Esa noche soñé con él. Caminábamos juntos bajo la sombra del guayacán adulto, los hijos riendo a nuestro alrededor. Desperté llorando, pero también sonriendo.

Los meses pasaron y el árbol creció lento pero firme. Camila vino a visitarme más seguido; incluso trajo a su novio argentino para conocerme. Mateo llamó desde Buenos Aires para decirme que había conseguido trabajo en una librería y que pronto vendría a casa.
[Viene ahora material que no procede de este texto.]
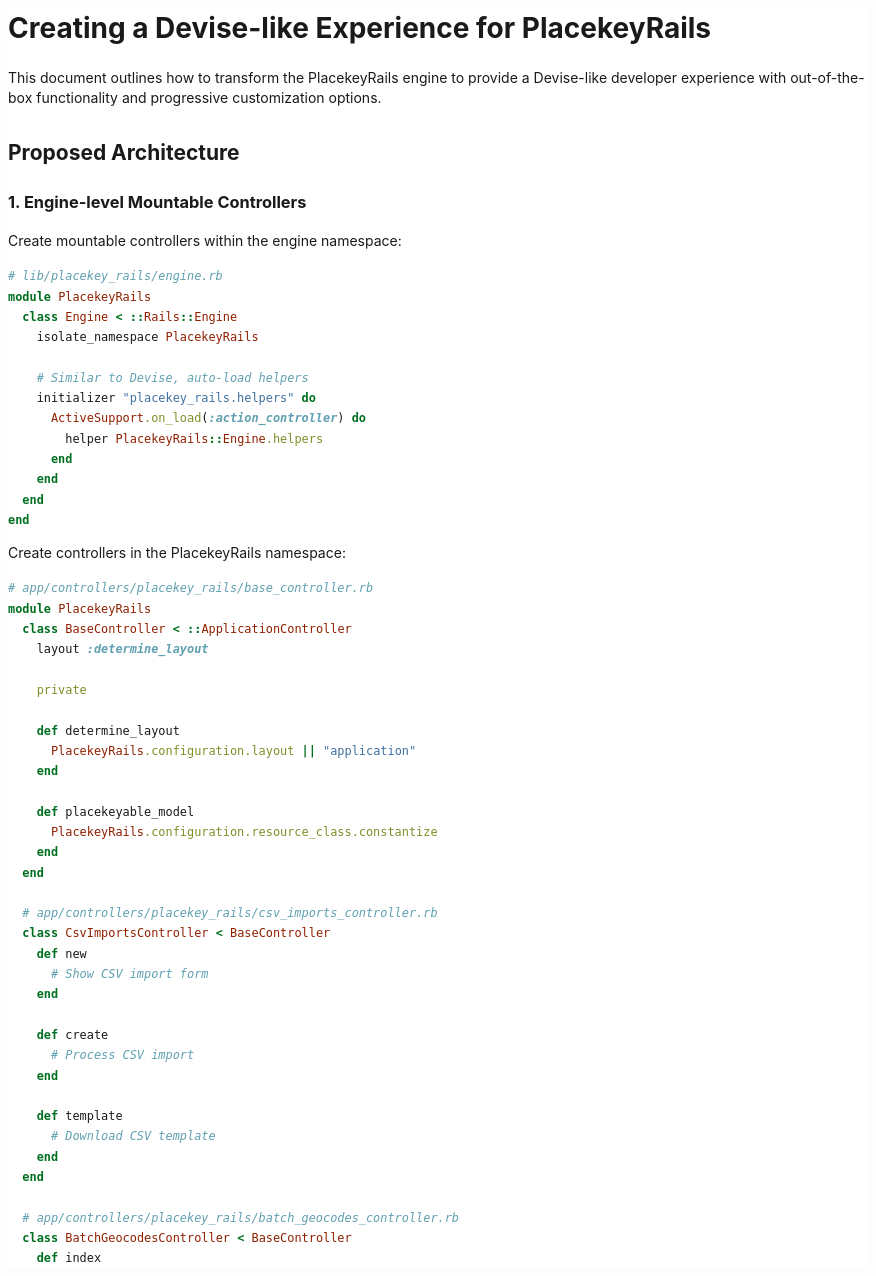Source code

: # Creating a Devise-like Experience for PlacekeyRails

This document outlines how to transform the PlacekeyRails engine to provide a Devise-like developer experience with out-of-the-box functionality and progressive customization options.

## Proposed Architecture

### 1. Engine-level Mountable Controllers

Create mountable controllers within the engine namespace:

```ruby
# lib/placekey_rails/engine.rb
module PlacekeyRails
  class Engine < ::Rails::Engine
    isolate_namespace PlacekeyRails
    
    # Similar to Devise, auto-load helpers
    initializer "placekey_rails.helpers" do
      ActiveSupport.on_load(:action_controller) do
        helper PlacekeyRails::Engine.helpers
      end
    end
  end
end
```

Create controllers in the PlacekeyRails namespace:

```ruby
# app/controllers/placekey_rails/base_controller.rb
module PlacekeyRails
  class BaseController < ::ApplicationController
    layout :determine_layout
    
    private
    
    def determine_layout
      PlacekeyRails.configuration.layout || "application"
    end
    
    def placekeyable_model
      PlacekeyRails.configuration.resource_class.constantize
    end
  end
  
  # app/controllers/placekey_rails/csv_imports_controller.rb
  class CsvImportsController < BaseController
    def new
      # Show CSV import form
    end
    
    def create
      # Process CSV import
    end
    
    def template
      # Download CSV template
    end
  end
  
  # app/controllers/placekey_rails/batch_geocodes_controller.rb
  class BatchGeocodesController < BaseController
    def index
```
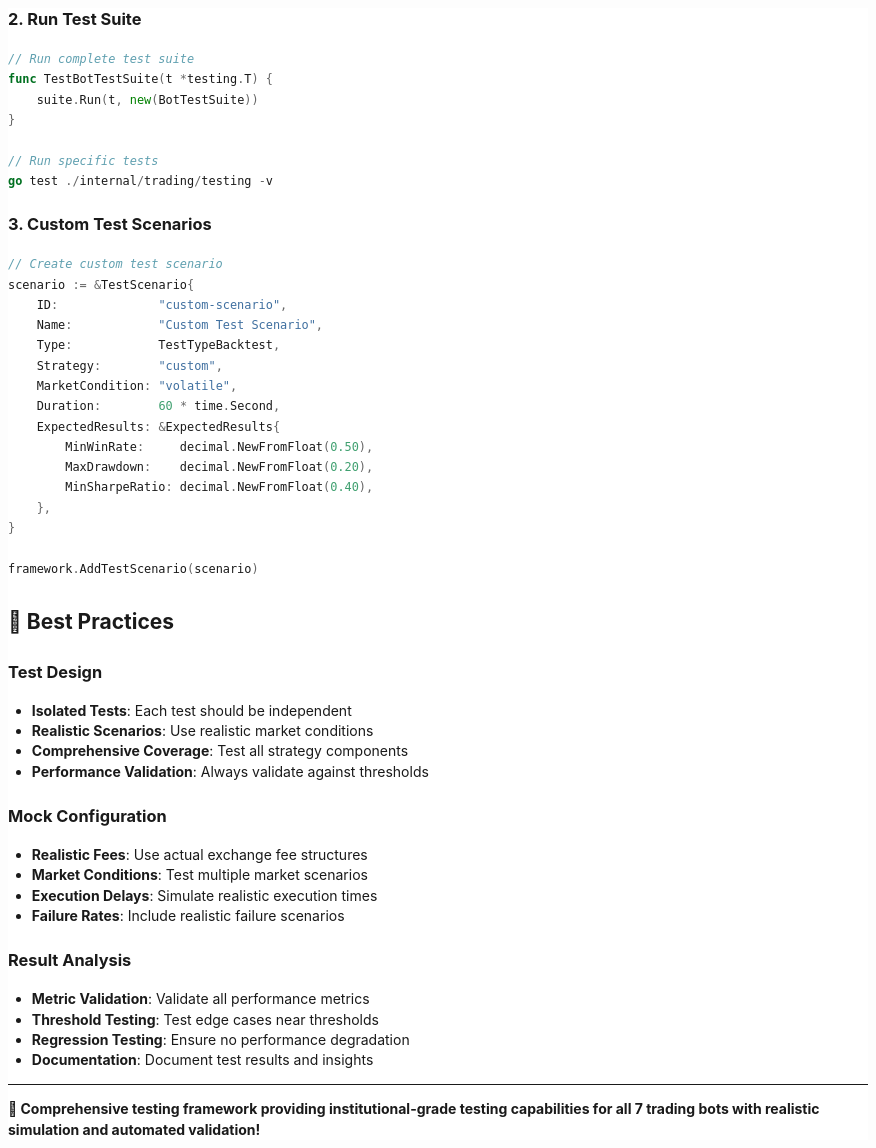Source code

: ### **2. Run Test Suite**

```go
// Run complete test suite
func TestBotTestSuite(t *testing.T) {
    suite.Run(t, new(BotTestSuite))
}

// Run specific tests
go test ./internal/trading/testing -v
```

### **3. Custom Test Scenarios**

```go
// Create custom test scenario
scenario := &TestScenario{
    ID:              "custom-scenario",
    Name:            "Custom Test Scenario",
    Type:            TestTypeBacktest,
    Strategy:        "custom",
    MarketCondition: "volatile",
    Duration:        60 * time.Second,
    ExpectedResults: &ExpectedResults{
        MinWinRate:     decimal.NewFromFloat(0.50),
        MaxDrawdown:    decimal.NewFromFloat(0.20),
        MinSharpeRatio: decimal.NewFromFloat(0.40),
    },
}

framework.AddTestScenario(scenario)
```

## 🚀 **Best Practices**

### **Test Design**
- **Isolated Tests**: Each test should be independent
- **Realistic Scenarios**: Use realistic market conditions
- **Comprehensive Coverage**: Test all strategy components
- **Performance Validation**: Always validate against thresholds

### **Mock Configuration**
- **Realistic Fees**: Use actual exchange fee structures
- **Market Conditions**: Test multiple market scenarios
- **Execution Delays**: Simulate realistic execution times
- **Failure Rates**: Include realistic failure scenarios

### **Result Analysis**
- **Metric Validation**: Validate all performance metrics
- **Threshold Testing**: Test edge cases near thresholds
- **Regression Testing**: Ensure no performance degradation
- **Documentation**: Document test results and insights

---

**🧪 Comprehensive testing framework providing institutional-grade testing capabilities for all 7 trading bots with realistic simulation and automated validation!**
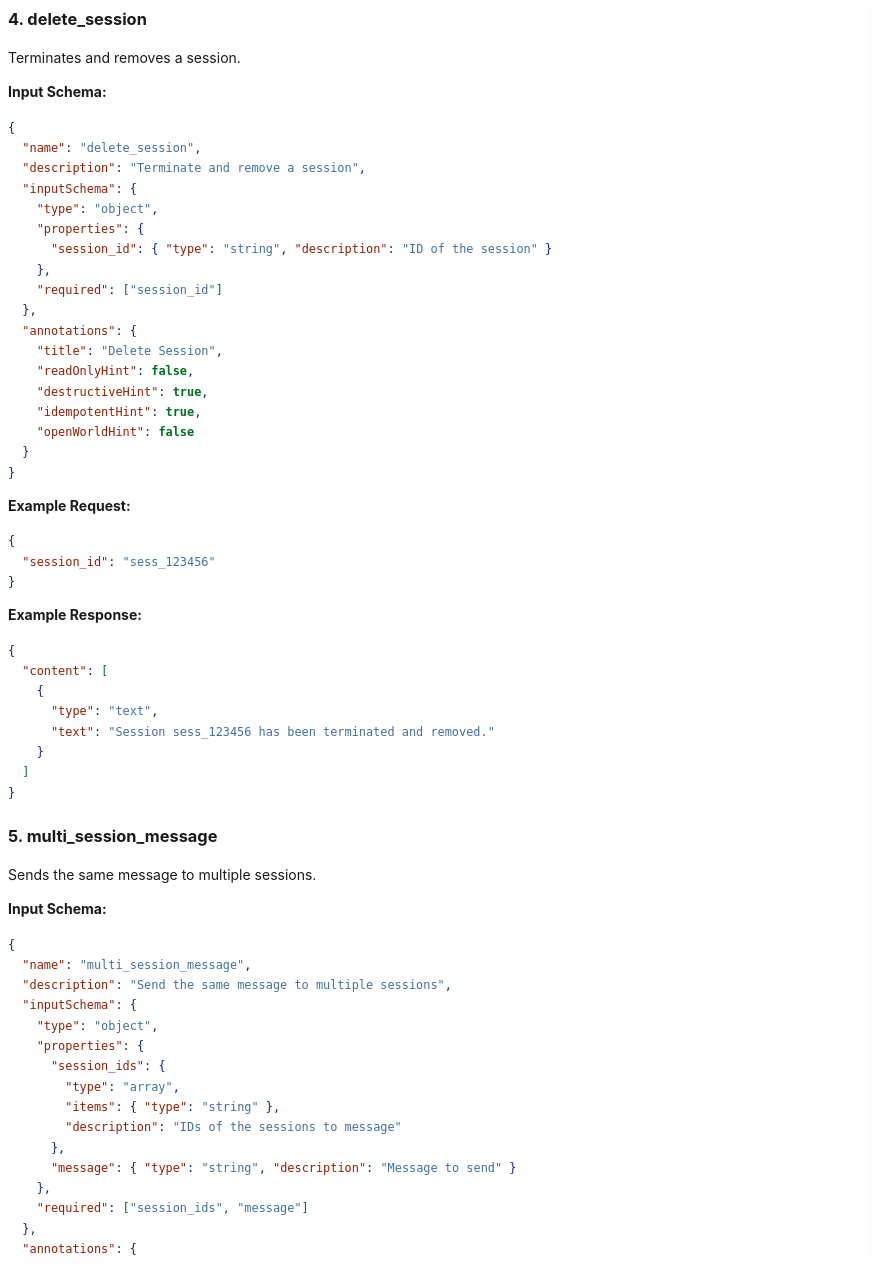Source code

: ### 4. delete_session

Terminates and removes a session.

**Input Schema:**
```json
{
  "name": "delete_session",
  "description": "Terminate and remove a session",
  "inputSchema": {
    "type": "object",
    "properties": {
      "session_id": { "type": "string", "description": "ID of the session" }
    },
    "required": ["session_id"]
  },
  "annotations": {
    "title": "Delete Session",
    "readOnlyHint": false,
    "destructiveHint": true,
    "idempotentHint": true,
    "openWorldHint": false
  }
}
```

**Example Request:**
```json
{
  "session_id": "sess_123456"
}
```

**Example Response:**
```json
{
  "content": [
    {
      "type": "text",
      "text": "Session sess_123456 has been terminated and removed."
    }
  ]
}
```

### 5. multi_session_message

Sends the same message to multiple sessions.

**Input Schema:**
```json
{
  "name": "multi_session_message",
  "description": "Send the same message to multiple sessions",
  "inputSchema": {
    "type": "object",
    "properties": {
      "session_ids": { 
        "type": "array", 
        "items": { "type": "string" },
        "description": "IDs of the sessions to message" 
      },
      "message": { "type": "string", "description": "Message to send" }
    },
    "required": ["session_ids", "message"]
  },
  "annotations": {
```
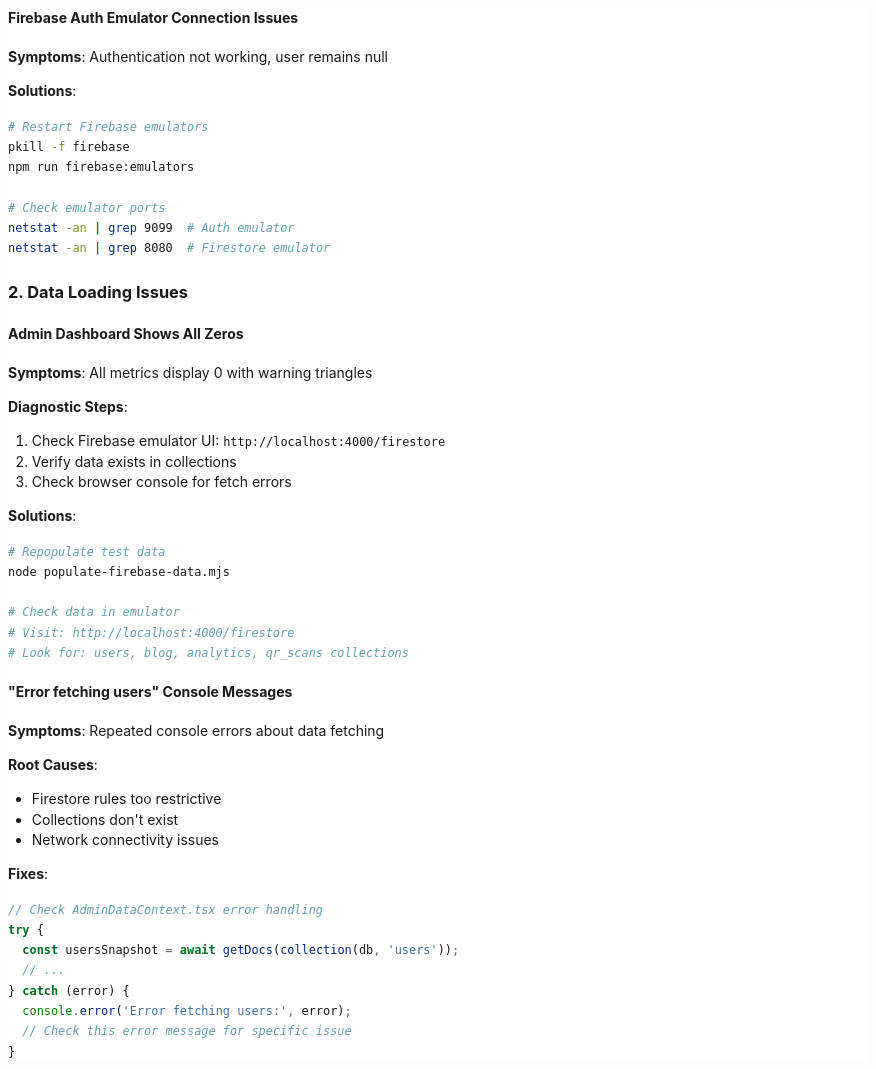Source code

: #### Firebase Auth Emulator Connection Issues

**Symptoms**: Authentication not working, user remains null

**Solutions**:

```bash
# Restart Firebase emulators
pkill -f firebase
npm run firebase:emulators

# Check emulator ports
netstat -an | grep 9099  # Auth emulator
netstat -an | grep 8080  # Firestore emulator
```

### 2. Data Loading Issues

#### Admin Dashboard Shows All Zeros

**Symptoms**: All metrics display 0 with warning triangles

**Diagnostic Steps**:

1. Check Firebase emulator UI: `http://localhost:4000/firestore`
2. Verify data exists in collections
3. Check browser console for fetch errors

**Solutions**:

```bash
# Repopulate test data
node populate-firebase-data.mjs

# Check data in emulator
# Visit: http://localhost:4000/firestore
# Look for: users, blog, analytics, qr_scans collections
```

#### "Error fetching users" Console Messages

**Symptoms**: Repeated console errors about data fetching

**Root Causes**:

- Firestore rules too restrictive
- Collections don't exist
- Network connectivity issues

**Fixes**:

```javascript
// Check AdminDataContext.tsx error handling
try {
  const usersSnapshot = await getDocs(collection(db, 'users'));
  // ...
} catch (error) {
  console.error('Error fetching users:', error);
  // Check this error message for specific issue
}
```
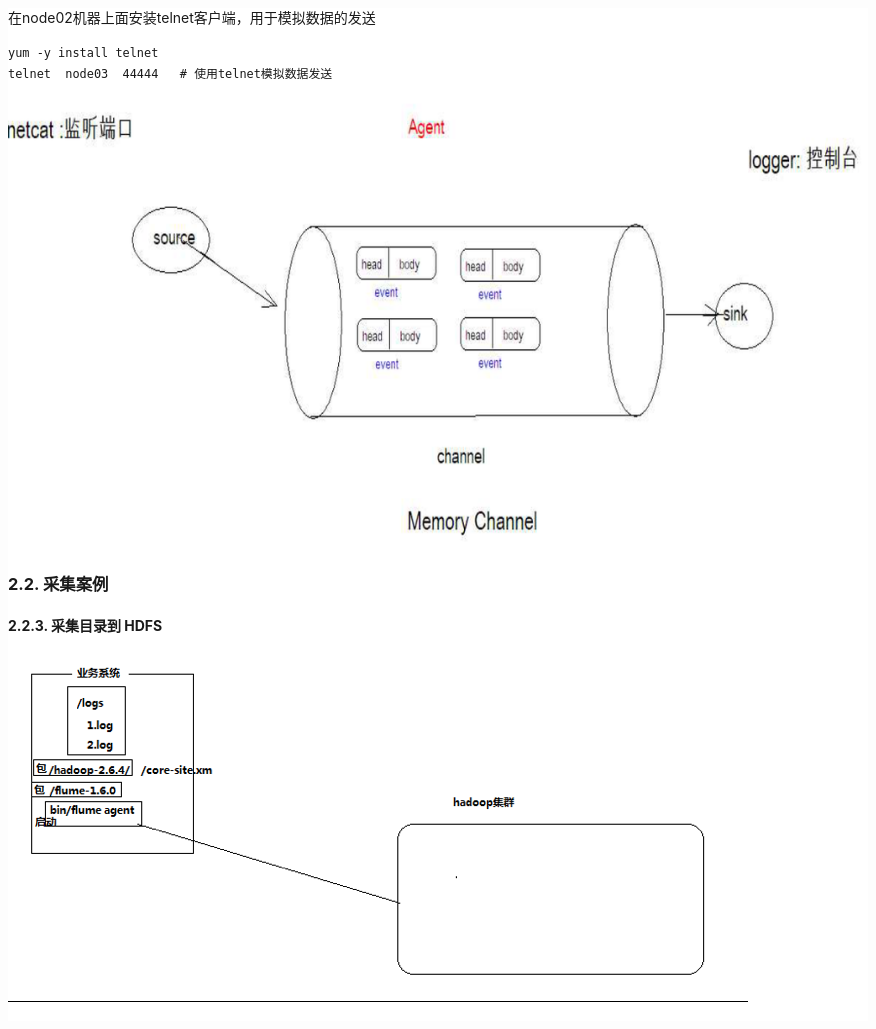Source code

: 在node02机器上面安装telnet客户端，用于模拟数据的发送

```shell
yum -y install telnet
telnet  node03  44444   # 使用telnet模拟数据发送
```

![1566092870129](day11-flume讲义/1566092870129.png)

### 2.2. 采集案例

#### 2.2.3. 采集目录到 HDFS

![1563188340165](day11-flume讲义/1563188340165.png)
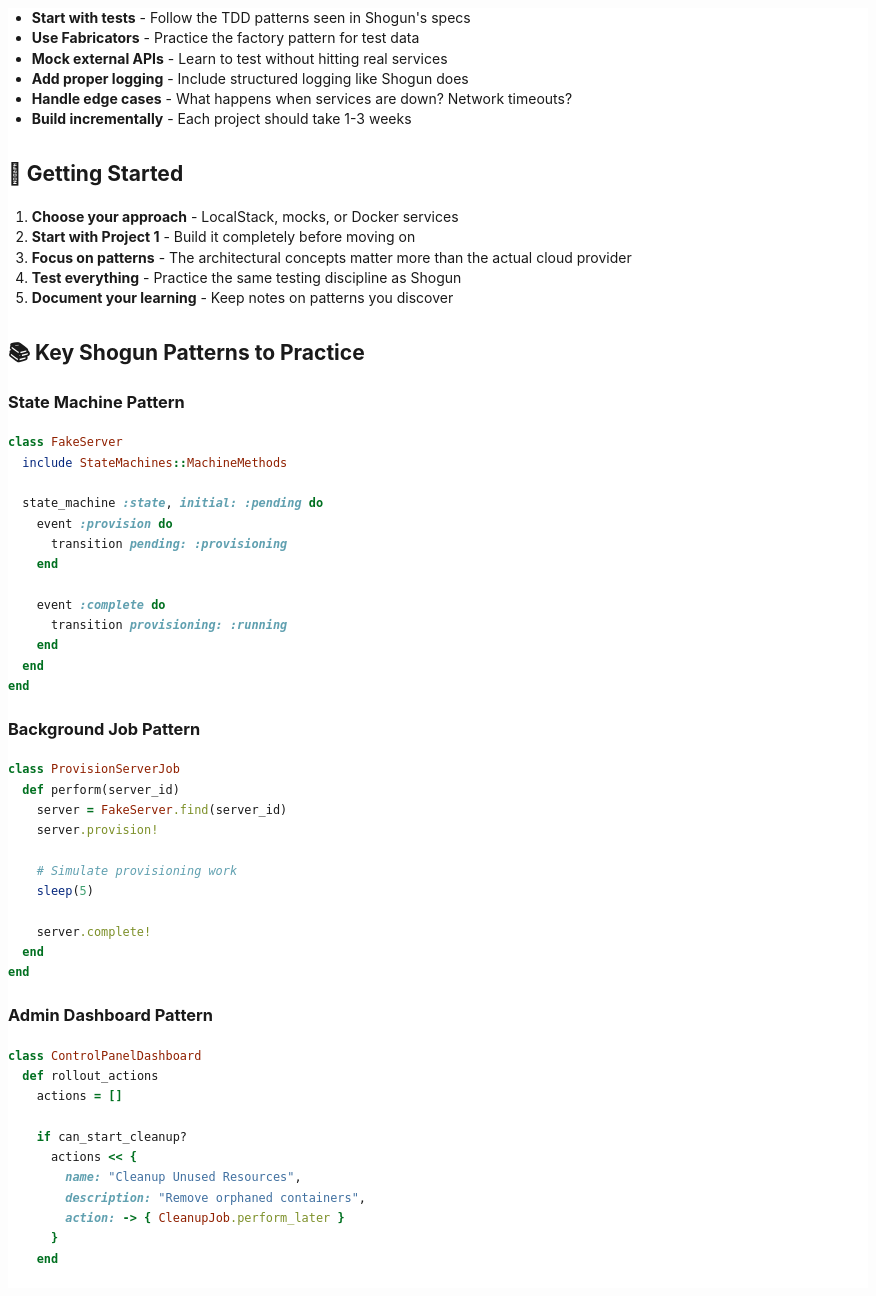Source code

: - **Start with tests** - Follow the TDD patterns seen in Shogun's specs
- **Use Fabricators** - Practice the factory pattern for test data
- **Mock external APIs** - Learn to test without hitting real services
- **Add proper logging** - Include structured logging like Shogun does
- **Handle edge cases** - What happens when services are down? Network timeouts?
- **Build incrementally** - Each project should take 1-3 weeks

## 🚀 Getting Started

1. **Choose your approach** - LocalStack, mocks, or Docker services
2. **Start with Project 1** - Build it completely before moving on
3. **Focus on patterns** - The architectural concepts matter more than the actual cloud provider
4. **Test everything** - Practice the same testing discipline as Shogun
5. **Document your learning** - Keep notes on patterns you discover

## 📚 Key Shogun Patterns to Practice

### State Machine Pattern
```ruby
class FakeServer
  include StateMachines::MachineMethods
  
  state_machine :state, initial: :pending do
    event :provision do
      transition pending: :provisioning
    end
    
    event :complete do
      transition provisioning: :running
    end
  end
end
```

### Background Job Pattern
```ruby
class ProvisionServerJob
  def perform(server_id)
    server = FakeServer.find(server_id)
    server.provision!
    
    # Simulate provisioning work
    sleep(5)
    
    server.complete!
  end
end
```

### Admin Dashboard Pattern
```ruby
class ControlPanelDashboard
  def rollout_actions
    actions = []
    
    if can_start_cleanup?
      actions << {
        name: "Cleanup Unused Resources",
        description: "Remove orphaned containers",
        action: -> { CleanupJob.perform_later }
      }
    end
    
```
Doña Teresa finalmente aceptó quedarse conmigo. Ya no discutíamos tanto; a veces nos sentábamos juntas bajo el guayacán a recordar historias de Julián. El árbol se volvió nuestro refugio silencioso.

Un día, mientras barría hojas secas del patio, escuché risas infantiles al otro lado de la cerca. Eran los hijos de mi vecina Lucía, jugando entre las raíces del guayacán.

—¿Puedo treparlo, tía Zoraida? —preguntó el más pequeño.

—Claro que sí —respondí—. Este árbol es para todos.

A veces me siento bajo su sombra y pienso en todo lo que perdí… y en lo que aún puedo construir. La vida sigue, aunque las manecillas del reloj se hayan detenido para siempre.

Me pregunto: ¿cuántos sueños dejamos sin sembrar por miedo o por esperar el momento perfecto? ¿Y si hoy fuera el día para plantar ese árbol pendiente?